Libre propos du 23 décembre : La fête de Noël
La fête de Noël
Nous voici à quelques heures de la fête de Noël.
Un peu partout on s’affaire, on prépare des réunions de famille autour d’un bon repas,
on fait des courses à la recherche de cadeaux à offrir à ses proches.
Tout cela n’est-il pas étonnant ?
Il est frappant de voir en effet que,
bien que très peu de gens soient des pratiquants réguliers de la foi chrétienne
(la moyenne nationale doit tourner autour de 4% de la population),
environ 70 % des gens se disent chrétiens et quasiment tout le monde va fêter Noël.
Or Noël est une fête qui célèbre un événement central de la foi chrétienne,
à savoir ce qu’on nomme l’incarnation,
c’est-à-dire l’entrée de Dieu dans la condition humaine !
Cela m’inspire trois réflexions.
Premièrement j’y vois la preuve que, quoi qu’on en dise,
notre culture est profondément marquée par ses racines chrétiennes.
Beaucoup de nos concitoyens ne connaissent pas très précisément le sens de Noël,
mais la mémoire collective a enregistré que nous vivons quelque chose d’important.

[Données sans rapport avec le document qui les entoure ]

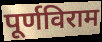
पूर्णविराम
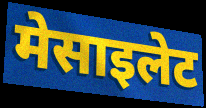
मेसाइलेट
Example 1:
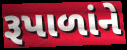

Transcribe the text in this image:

રૂપાળાંને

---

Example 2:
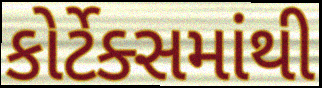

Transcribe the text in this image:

કોર્ટેક્સમાંથી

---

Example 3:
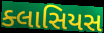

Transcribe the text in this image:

ક્લાસિયસ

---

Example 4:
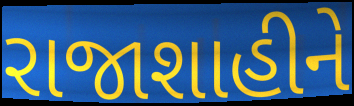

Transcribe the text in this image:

રાજાશાહીને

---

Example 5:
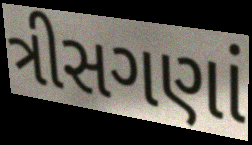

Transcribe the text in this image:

ત્રીસગણાં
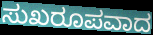
ಸುಖರೂಪವಾದ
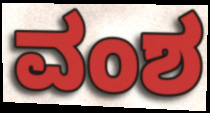
ವಂಶ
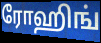
ரோஹிங்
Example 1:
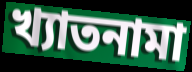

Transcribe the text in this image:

খ্যাতনামা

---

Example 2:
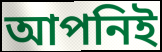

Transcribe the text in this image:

আপনিই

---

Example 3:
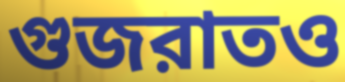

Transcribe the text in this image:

গুজরাতও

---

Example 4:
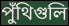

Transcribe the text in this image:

পুঁথিগুলি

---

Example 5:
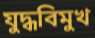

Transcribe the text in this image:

যুদ্ধবিমুখ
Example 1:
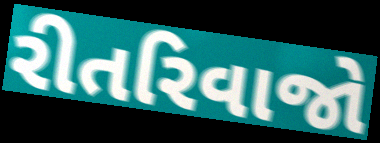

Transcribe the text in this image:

રીતરિવાજો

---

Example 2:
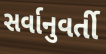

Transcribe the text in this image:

સર્વાનુવર્તી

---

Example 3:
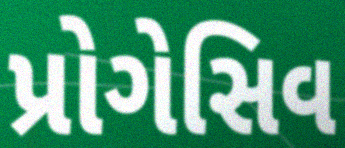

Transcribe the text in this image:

પ્રોગેસિવ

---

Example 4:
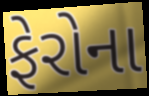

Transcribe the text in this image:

ફેરોના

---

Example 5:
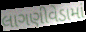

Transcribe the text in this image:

લાગણીવેડામાં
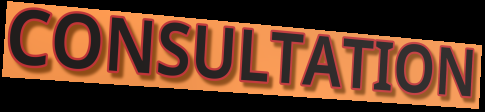
CONSULTATION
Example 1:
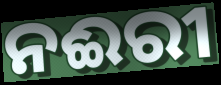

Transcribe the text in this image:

ନଈରୀ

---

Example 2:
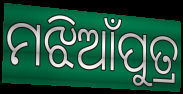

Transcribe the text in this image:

ମଝିଆଁପୁତ୍ର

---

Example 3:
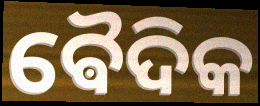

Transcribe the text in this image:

ଵୈଦିକ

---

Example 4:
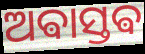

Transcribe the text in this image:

ଅଵାସ୍ତଵ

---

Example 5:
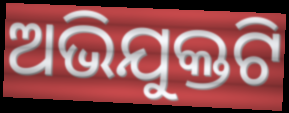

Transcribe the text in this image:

ଅଭିଯୁକ୍ତଟି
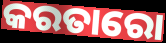
କରତାରୋ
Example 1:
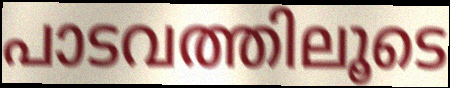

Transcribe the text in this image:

പാടവത്തിലൂടെ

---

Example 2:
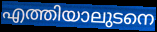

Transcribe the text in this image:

എത്തിയാലുടനെ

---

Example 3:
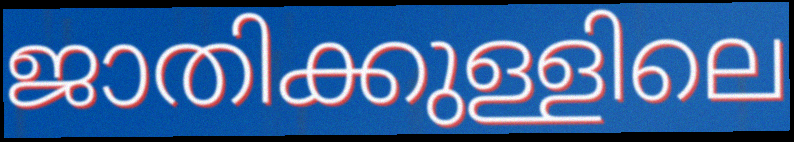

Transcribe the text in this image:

ജാതിക്കുള്ളിലെ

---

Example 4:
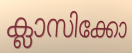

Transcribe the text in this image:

ക്ലാസിക്കോ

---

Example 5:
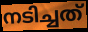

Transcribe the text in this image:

നടിച്ചത്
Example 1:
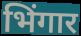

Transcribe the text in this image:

भिंगार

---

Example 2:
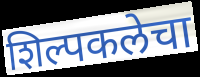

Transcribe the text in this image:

शिल्पकलेचा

Deuxièmement, dans ce consensus pour faire de Noël un jour pas comme les autres,
je vois un hommage inconscient rendu à Jésus-Christ
et la preuve de la portée universelle de sa venue parmi nous.

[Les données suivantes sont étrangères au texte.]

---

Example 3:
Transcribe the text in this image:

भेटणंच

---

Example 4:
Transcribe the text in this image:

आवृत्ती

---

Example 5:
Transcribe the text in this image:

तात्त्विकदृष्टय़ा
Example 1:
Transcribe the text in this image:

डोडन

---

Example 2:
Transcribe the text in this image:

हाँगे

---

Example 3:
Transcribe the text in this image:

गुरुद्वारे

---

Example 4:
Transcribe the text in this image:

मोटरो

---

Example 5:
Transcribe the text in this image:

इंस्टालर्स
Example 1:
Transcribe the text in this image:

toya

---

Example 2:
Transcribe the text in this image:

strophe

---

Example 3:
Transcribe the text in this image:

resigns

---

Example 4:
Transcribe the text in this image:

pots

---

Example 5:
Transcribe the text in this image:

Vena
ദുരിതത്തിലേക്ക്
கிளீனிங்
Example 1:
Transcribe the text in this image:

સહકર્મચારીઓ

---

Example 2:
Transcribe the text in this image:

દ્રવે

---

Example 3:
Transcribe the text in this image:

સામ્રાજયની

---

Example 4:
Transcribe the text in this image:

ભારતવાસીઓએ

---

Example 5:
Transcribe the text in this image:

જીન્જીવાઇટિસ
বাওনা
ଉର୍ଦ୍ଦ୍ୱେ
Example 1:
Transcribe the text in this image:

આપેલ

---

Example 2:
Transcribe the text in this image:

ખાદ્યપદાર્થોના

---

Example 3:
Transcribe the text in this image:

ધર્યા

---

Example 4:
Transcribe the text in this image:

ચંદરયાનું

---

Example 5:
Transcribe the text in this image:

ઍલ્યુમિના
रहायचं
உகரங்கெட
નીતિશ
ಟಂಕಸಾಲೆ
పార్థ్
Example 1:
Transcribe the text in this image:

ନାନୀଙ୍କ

Si l’humble et fragile enfant de la crèche a le pouvoir de mobiliser autant de gens
deux millénaires encore après sa venue,
c’est bien parce qu’il est le Fils de Dieu !
Enfin, je constate que Noël réveille ce qu’il y a de meilleur dans le cœur de l’homme
et lui donne l’occasion de mettre en œuvre beaucoup d’énergie
pour répondre aux aspirations profondes que Dieu à inscrites en lui.
Voyez ce que ce que les gens retiennent le plus :
c’est, d’une part, le côté familial, d’autre part l’aspect solidarité.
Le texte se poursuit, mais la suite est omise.